Это был зверь, хищник, им же порожденный в страшных сновидениях сначала детства, а потом реальностью взрослой жизни. Хищник, воспрянувший из памяти мучительно сладких, слышанных им в детстве послевоенных былей, баек и сказок. Нечто звероподобное со страниц замусоленных библиотечных книг. Вычитанное и отошедшее, уползшее в едва-едва мерцающие, неподвластные ему пещеры подсознательного. А сейчас вырвавшееся, загоняющее туда уже его. И он бы ушел в любую из этих пещер, если бы знал, где она, потому что уже давно почувствовал собственное созерцание, поедающее его каждый раз с наступлением темноты, приходом ночи.

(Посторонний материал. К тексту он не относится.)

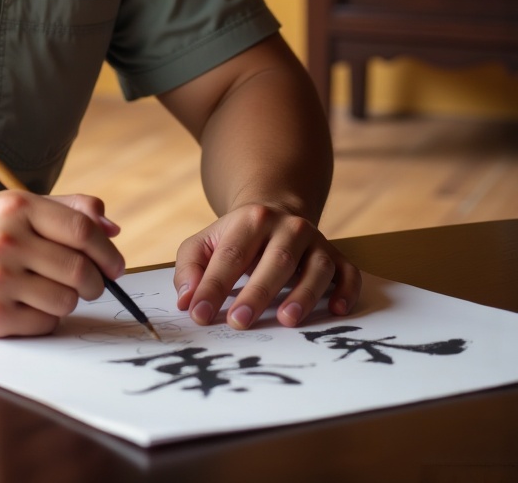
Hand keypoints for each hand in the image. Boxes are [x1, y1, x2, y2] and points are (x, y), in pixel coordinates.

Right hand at [0, 191, 123, 337]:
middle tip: (92, 284)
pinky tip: (31, 305)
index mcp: (16, 206)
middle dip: (96, 282)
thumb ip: (67, 209)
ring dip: (69, 300)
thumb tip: (112, 227)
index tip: (115, 266)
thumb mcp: (16, 206)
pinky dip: (47, 317)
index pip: (82, 231)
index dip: (108, 251)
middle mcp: (6, 241)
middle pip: (79, 269)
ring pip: (66, 300)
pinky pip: (44, 323)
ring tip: (52, 291)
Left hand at [173, 204, 360, 330]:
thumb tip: (186, 301)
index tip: (199, 315)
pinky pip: (348, 272)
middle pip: (276, 260)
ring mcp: (315, 241)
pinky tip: (336, 310)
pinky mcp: (336, 256)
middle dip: (257, 292)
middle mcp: (287, 227)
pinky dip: (346, 290)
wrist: (274, 213)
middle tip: (239, 322)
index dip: (213, 286)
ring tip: (287, 320)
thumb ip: (191, 268)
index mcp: (251, 219)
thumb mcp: (206, 242)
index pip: (231, 255)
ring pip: (316, 267)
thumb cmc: (235, 239)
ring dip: (303, 294)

Каждую ночь он чувствовал, что одновременно уменьшается и разбухает. Прожитый день тоскливо истаивал, отходил в небытие. Он перебирал его в памяти по часам и минутам, тоскуя по их невозвратности, бесплодности и пустоте, и таял сам, словно летел в бездну, будто наждаком сдирающую с него одежды, кожу, избавляя от стыда наготы, замещая болезненной мукой за каждое оброненное при свете дня слово, каждый шаг, взгляд. И он невольно ежился, ужимался, переживая все заново, будто чья-то когтистая лапа легла на голову и скальпировала ее, а вместе с ней и душу. Скальпирование проходило вроде безболезненно, наоборот, в нем таилось некое даже облегчение, словно он заранее ждал его, знал, что все равно оплата счетов дня неизбежна. И платил с готовностью. Лишь промельком отмечая некую потерю в себе, чувствуя, как обостряется восприятие, снимая кровотечения дня. Нарощенное и благоприобретенное в течение дня тело таяло. Он выскальзывал из него, как из кокона, изощренно до отвращения предвидя все, что ждет его за углом ближайшего дома или за закрытой еще дверью, в которую ему надо войти, на годы вперед прозревая прошлым и настоящим. И тут-то как раз за это прозрение ему и приходилось платить. И плата была непомерной. Слаб и не приучен он был платить по таким счетам, головка была совсем по-другому устроена и повернута, скорее всего, затылком вперед. А ко всему это были счета чужие, совсем не его. Хотя, кто знает, кто знает...
Лишившись телесной оболочки, земной своей плоти, он начинал стремительно растекаться, эфирно набухать. Растекаться этим своим, похоже, отмершим телом, которое, словно в отместку за предательство и небрежение им, уходило, бежало, движимое его же омерзением к нему, его же дыханием. Он видел себя то бродячим псом, черной тенью скользящим по городским свалкам, то птицей, парящей в небе, обжигающем мертвящим холодом звезд. Его уже не было на земле. И был он всюду. Не человек - монстр. Монстр, пожравший его и разнесший, разметавший по окраинам вселенной явное и потаенное, хорошее и плохое, что было в нем. И монстром тем был он сам. Потому что жизнь во вселенной в такие минуты, казалось ему, притухала и гасла. Иначе и не могло быть. Живому нельзя было выжить в тех безднах, которые разверзались в нем. Он сам задыхался в таящихся в них пакостях. Задыхался в самом себе и каждом встречном. Во всем мироздании мерцала лишь слабая искорка одного-единственного его, монстра, сознания. Все другое или было уже придушено им, или еще не родилось, пребывало в пещерах, неспособное осветить себя хотя бы искоркой костра.